== Segment start ==

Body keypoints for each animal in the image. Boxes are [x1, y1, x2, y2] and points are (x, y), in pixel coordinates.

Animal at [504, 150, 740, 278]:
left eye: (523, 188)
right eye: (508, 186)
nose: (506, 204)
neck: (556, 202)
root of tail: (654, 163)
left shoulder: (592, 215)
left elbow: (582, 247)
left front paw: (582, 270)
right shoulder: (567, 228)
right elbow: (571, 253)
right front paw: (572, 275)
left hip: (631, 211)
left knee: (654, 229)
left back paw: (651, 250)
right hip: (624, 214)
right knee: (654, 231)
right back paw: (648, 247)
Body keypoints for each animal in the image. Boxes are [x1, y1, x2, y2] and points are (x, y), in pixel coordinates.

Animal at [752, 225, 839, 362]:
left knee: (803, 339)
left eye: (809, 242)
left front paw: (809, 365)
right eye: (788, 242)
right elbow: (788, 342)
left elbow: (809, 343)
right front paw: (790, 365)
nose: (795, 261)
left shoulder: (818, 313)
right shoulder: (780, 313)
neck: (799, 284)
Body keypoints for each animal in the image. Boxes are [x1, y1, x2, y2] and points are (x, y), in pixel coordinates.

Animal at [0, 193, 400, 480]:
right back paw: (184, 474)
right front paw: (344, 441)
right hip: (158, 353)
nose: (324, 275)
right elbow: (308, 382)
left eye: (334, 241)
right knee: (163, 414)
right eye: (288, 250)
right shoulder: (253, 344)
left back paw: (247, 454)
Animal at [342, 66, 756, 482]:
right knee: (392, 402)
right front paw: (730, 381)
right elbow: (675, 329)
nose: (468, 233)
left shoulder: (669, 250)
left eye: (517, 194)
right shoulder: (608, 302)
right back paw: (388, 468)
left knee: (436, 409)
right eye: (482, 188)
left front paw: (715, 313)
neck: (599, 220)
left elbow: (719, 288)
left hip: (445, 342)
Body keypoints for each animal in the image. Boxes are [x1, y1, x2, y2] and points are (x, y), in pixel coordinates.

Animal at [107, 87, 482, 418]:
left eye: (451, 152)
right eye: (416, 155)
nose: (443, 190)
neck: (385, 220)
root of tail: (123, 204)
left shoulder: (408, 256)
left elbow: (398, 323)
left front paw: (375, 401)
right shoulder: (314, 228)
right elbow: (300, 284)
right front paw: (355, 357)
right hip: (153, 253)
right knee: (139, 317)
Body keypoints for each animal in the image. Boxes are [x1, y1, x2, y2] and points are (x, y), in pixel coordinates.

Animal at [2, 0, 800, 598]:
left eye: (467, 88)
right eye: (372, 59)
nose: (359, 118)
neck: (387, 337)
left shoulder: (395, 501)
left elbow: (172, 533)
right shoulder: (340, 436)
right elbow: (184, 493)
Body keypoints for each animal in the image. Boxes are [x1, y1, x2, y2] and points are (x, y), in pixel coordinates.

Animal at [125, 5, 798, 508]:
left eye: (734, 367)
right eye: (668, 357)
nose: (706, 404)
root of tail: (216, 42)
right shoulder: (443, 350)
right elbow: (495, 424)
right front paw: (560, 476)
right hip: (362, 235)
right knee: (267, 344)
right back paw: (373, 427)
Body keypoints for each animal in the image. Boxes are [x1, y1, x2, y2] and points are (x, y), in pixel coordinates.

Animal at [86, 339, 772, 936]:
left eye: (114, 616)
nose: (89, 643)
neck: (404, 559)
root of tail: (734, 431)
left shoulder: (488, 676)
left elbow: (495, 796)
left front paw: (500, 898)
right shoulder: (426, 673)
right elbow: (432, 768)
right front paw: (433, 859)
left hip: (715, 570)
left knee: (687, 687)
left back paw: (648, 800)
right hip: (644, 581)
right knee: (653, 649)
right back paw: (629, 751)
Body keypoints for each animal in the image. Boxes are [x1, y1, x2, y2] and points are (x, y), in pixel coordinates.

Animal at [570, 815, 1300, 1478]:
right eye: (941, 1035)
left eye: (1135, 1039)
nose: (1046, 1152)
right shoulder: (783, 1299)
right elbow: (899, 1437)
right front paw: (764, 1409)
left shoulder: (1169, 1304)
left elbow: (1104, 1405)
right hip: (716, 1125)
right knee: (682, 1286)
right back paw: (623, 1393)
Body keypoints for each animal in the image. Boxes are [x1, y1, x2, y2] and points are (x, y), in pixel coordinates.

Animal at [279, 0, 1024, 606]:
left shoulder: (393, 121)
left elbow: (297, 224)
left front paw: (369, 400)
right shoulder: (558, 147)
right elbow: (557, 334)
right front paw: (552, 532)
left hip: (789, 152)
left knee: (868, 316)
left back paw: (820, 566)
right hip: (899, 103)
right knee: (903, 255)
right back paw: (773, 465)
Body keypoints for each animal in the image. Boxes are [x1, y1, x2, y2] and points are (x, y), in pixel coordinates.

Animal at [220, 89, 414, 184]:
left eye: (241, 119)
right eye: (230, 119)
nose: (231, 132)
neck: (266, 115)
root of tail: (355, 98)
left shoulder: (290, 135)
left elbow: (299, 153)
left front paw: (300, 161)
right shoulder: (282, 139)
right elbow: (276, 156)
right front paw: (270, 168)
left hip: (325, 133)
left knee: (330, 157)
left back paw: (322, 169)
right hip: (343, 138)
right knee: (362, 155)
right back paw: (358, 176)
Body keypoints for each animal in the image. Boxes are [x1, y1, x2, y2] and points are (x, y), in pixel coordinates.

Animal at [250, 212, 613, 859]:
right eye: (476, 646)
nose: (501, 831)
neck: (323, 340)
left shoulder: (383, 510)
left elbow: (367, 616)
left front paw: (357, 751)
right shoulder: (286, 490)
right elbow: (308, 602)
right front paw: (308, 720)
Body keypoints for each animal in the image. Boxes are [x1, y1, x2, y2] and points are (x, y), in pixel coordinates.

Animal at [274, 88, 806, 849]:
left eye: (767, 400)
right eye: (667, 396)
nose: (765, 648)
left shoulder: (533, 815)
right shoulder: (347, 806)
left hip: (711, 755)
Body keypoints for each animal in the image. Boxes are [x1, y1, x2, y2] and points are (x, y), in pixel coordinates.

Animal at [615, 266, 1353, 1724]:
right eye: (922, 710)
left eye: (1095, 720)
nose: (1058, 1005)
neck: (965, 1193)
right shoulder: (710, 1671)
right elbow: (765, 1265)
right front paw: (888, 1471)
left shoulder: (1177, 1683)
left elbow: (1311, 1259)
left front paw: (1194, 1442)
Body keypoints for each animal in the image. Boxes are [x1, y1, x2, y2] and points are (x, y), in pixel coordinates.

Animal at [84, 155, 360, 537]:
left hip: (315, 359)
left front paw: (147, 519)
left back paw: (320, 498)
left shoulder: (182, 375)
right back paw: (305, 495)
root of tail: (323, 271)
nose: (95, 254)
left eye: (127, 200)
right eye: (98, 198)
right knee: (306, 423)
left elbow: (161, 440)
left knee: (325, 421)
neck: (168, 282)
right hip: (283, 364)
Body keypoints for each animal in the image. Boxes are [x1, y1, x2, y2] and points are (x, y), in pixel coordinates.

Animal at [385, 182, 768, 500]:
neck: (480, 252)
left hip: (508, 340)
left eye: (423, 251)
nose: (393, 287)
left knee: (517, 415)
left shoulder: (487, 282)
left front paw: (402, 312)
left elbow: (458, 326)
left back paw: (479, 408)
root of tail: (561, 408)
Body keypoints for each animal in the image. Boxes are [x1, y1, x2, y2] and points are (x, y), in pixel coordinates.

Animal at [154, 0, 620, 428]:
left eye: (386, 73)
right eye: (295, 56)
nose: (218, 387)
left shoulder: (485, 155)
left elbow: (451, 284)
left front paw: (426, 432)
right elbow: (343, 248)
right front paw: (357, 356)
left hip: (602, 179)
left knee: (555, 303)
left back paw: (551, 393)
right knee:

== Segment end ==

The records above are to be duplicated word for word.

Body keypoints for each animal in the image. Boxes are [x1, y1, x2, y2] and points are (x, y), in pixel coordinates.

Animal at [504, 150, 740, 278]:
left eye: (523, 188)
right eye: (508, 186)
nose: (506, 204)
neck: (556, 202)
root of tail: (654, 163)
left shoulder: (592, 215)
left elbow: (582, 247)
left front paw: (582, 270)
right shoulder: (567, 228)
right elbow: (571, 253)
right front paw: (572, 275)
left hip: (631, 211)
left knee: (654, 229)
left back paw: (651, 250)
right hip: (624, 214)
right knee: (654, 231)
right back paw: (648, 247)
Body keypoints for each animal in the image. Boxes are [x1, y1, x2, y2] and points are (x, y), in pixel coordinates.

Animal at [752, 225, 839, 362]:
left knee: (803, 339)
left eye: (809, 242)
left front paw: (809, 365)
right eye: (788, 242)
right elbow: (788, 342)
left elbow: (809, 343)
right front paw: (790, 365)
nose: (795, 261)
left shoulder: (818, 313)
right shoulder: (780, 313)
neck: (799, 284)
Body keypoints for each animal in the image. Boxes are [x1, y1, x2, y2] and points are (x, y), in pixel coordinates.

Animal at [0, 193, 400, 480]:
right back paw: (184, 474)
right front paw: (344, 441)
right hip: (158, 353)
nose: (324, 275)
right elbow: (308, 382)
left eye: (334, 241)
right knee: (163, 414)
right eye: (288, 250)
right shoulder: (253, 344)
left back paw: (247, 454)
Animal at [342, 66, 756, 482]:
right knee: (392, 402)
right front paw: (730, 381)
right elbow: (675, 329)
nose: (468, 233)
left shoulder: (669, 250)
left eye: (517, 194)
right shoulder: (608, 302)
right back paw: (388, 468)
left knee: (436, 409)
right eye: (482, 188)
left front paw: (715, 313)
neck: (599, 220)
left elbow: (719, 288)
left hip: (445, 342)
Body keypoints for each animal in the image. Boxes are [x1, y1, x2, y2] and points are (x, y), in pixel coordinates.

Animal at [107, 87, 482, 418]:
left eye: (451, 152)
right eye: (416, 155)
nose: (443, 190)
neck: (385, 220)
root of tail: (123, 204)
left shoulder: (408, 256)
left elbow: (398, 323)
left front paw: (375, 401)
right shoulder: (314, 228)
right elbow: (300, 284)
right front paw: (355, 357)
right hip: (153, 253)
right knee: (139, 317)
Body keypoints for each animal in the image. Boxes are [x1, y1, x2, y2] and points are (x, y), in pixel coordinates.

Animal at [2, 0, 800, 598]:
left eye: (467, 88)
right eye: (372, 59)
nose: (359, 118)
neck: (387, 337)
left shoulder: (395, 501)
left elbow: (172, 533)
right shoulder: (340, 436)
right elbow: (184, 493)
Body keypoints for each animal in the image. Boxes are [x1, y1, x2, y2] and points are (x, y), in pixel coordinates.

Animal at [125, 5, 798, 508]:
left eye: (734, 367)
right eye: (668, 357)
nose: (706, 404)
root of tail: (216, 42)
right shoulder: (443, 350)
right elbow: (495, 424)
right front paw: (560, 476)
right hip: (362, 235)
right knee: (267, 344)
right back paw: (373, 427)
Body keypoints for each animal in the image. Boxes are [x1, y1, x2, y2] and points are (x, y), in pixel coordinates.

Animal at [86, 339, 772, 936]:
left eye: (114, 616)
nose: (89, 643)
neck: (404, 559)
root of tail: (734, 431)
left shoulder: (488, 676)
left elbow: (495, 796)
left front paw: (500, 898)
right shoulder: (426, 673)
right elbow: (432, 768)
right front paw: (433, 859)
left hip: (715, 570)
left knee: (687, 687)
left back paw: (648, 800)
right hip: (644, 581)
right knee: (653, 649)
right back paw: (629, 751)
Body keypoints for each animal in the image. Boxes are [x1, y1, x2, y2] and points are (x, y), in pixel coordinates.

Animal at [570, 815, 1300, 1478]:
right eye: (941, 1035)
left eye: (1135, 1039)
nose: (1046, 1152)
right shoulder: (783, 1299)
right elbow: (899, 1437)
right front paw: (764, 1409)
left shoulder: (1169, 1304)
left elbow: (1104, 1405)
right hip: (716, 1125)
right knee: (682, 1286)
right back paw: (623, 1393)
Body keypoints for each animal in the image. Boxes are [x1, y1, x2, y2] and points are (x, y), in pixel coordinates.

Animal at [279, 0, 1024, 606]:
left shoulder: (393, 121)
left elbow: (297, 224)
left front paw: (369, 400)
right shoulder: (558, 147)
right elbow: (557, 334)
right front paw: (552, 532)
left hip: (789, 152)
left knee: (868, 316)
left back paw: (820, 566)
right hip: (899, 103)
right knee: (903, 255)
right back paw: (773, 465)
Body keypoints for each animal in the image. Boxes are [x1, y1, x2, y2] and points are (x, y), in pixel coordinates.

Animal at [220, 89, 414, 184]:
left eye: (241, 119)
right eye: (230, 119)
nose: (231, 132)
neck: (266, 115)
root of tail: (355, 98)
left shoulder: (290, 135)
left elbow: (299, 153)
left front paw: (300, 161)
right shoulder: (282, 139)
right elbow: (276, 156)
right front paw: (270, 168)
left hip: (325, 133)
left knee: (330, 157)
left back paw: (322, 169)
right hip: (343, 138)
right knee: (362, 155)
right back paw: (358, 176)
Body keypoints for each animal in the image. Boxes are [x1, y1, x2, y2] and points are (x, y), in pixel coordinates.

Animal at [250, 212, 613, 859]:
right eye: (476, 646)
nose: (501, 831)
neck: (323, 340)
left shoulder: (383, 510)
left elbow: (367, 616)
left front paw: (357, 751)
right shoulder: (286, 490)
right elbow: (308, 602)
right front paw: (308, 720)
Body keypoints for each animal in the image. Boxes are [x1, y1, x2, y2] and points are (x, y), in pixel coordinates.

Animal at [274, 88, 806, 849]:
left eye: (767, 400)
right eye: (667, 396)
nose: (765, 648)
left shoulder: (533, 815)
right shoulder: (347, 806)
left hip: (711, 755)
Body keypoints for each animal in the image. Boxes are [x1, y1, x2, y2] and points are (x, y), in pixel coordinates.

Animal at [615, 266, 1353, 1724]:
right eye: (922, 710)
left eye: (1095, 720)
nose: (1058, 1005)
neck: (965, 1193)
right shoulder: (710, 1671)
right elbow: (765, 1265)
right front paw: (888, 1471)
left shoulder: (1177, 1683)
left elbow: (1311, 1259)
left front paw: (1194, 1442)
Body keypoints for each animal in the image. Boxes are [x1, y1, x2, y2] and points are (x, y), in pixel coordinates.

Animal at [84, 155, 360, 537]:
left hip: (315, 359)
left front paw: (147, 519)
left back paw: (320, 498)
left shoulder: (182, 375)
right back paw: (305, 495)
root of tail: (323, 271)
nose: (95, 254)
left eye: (127, 200)
right eye: (98, 198)
right knee: (306, 423)
left elbow: (161, 440)
left knee: (325, 421)
neck: (168, 282)
right hip: (283, 364)
Body keypoints for each animal in the image. Boxes are [x1, y1, x2, y2] and points are (x, y), in pixel coordinates.

Animal at [385, 182, 768, 500]:
neck: (480, 252)
left hip: (508, 340)
left eye: (423, 251)
nose: (393, 287)
left knee: (517, 415)
left shoulder: (487, 282)
left front paw: (402, 312)
left elbow: (458, 326)
left back paw: (479, 408)
root of tail: (561, 408)
Body keypoints for each animal in the image. Boxes are [x1, y1, x2, y2] and points are (x, y), in pixel coordinates.

Animal at [154, 0, 620, 428]:
left eye: (386, 73)
right eye: (295, 56)
nose: (218, 387)
left shoulder: (485, 155)
left elbow: (451, 284)
left front paw: (426, 432)
right elbow: (343, 248)
right front paw: (357, 356)
left hip: (602, 179)
left knee: (555, 303)
left back paw: (551, 393)
right knee:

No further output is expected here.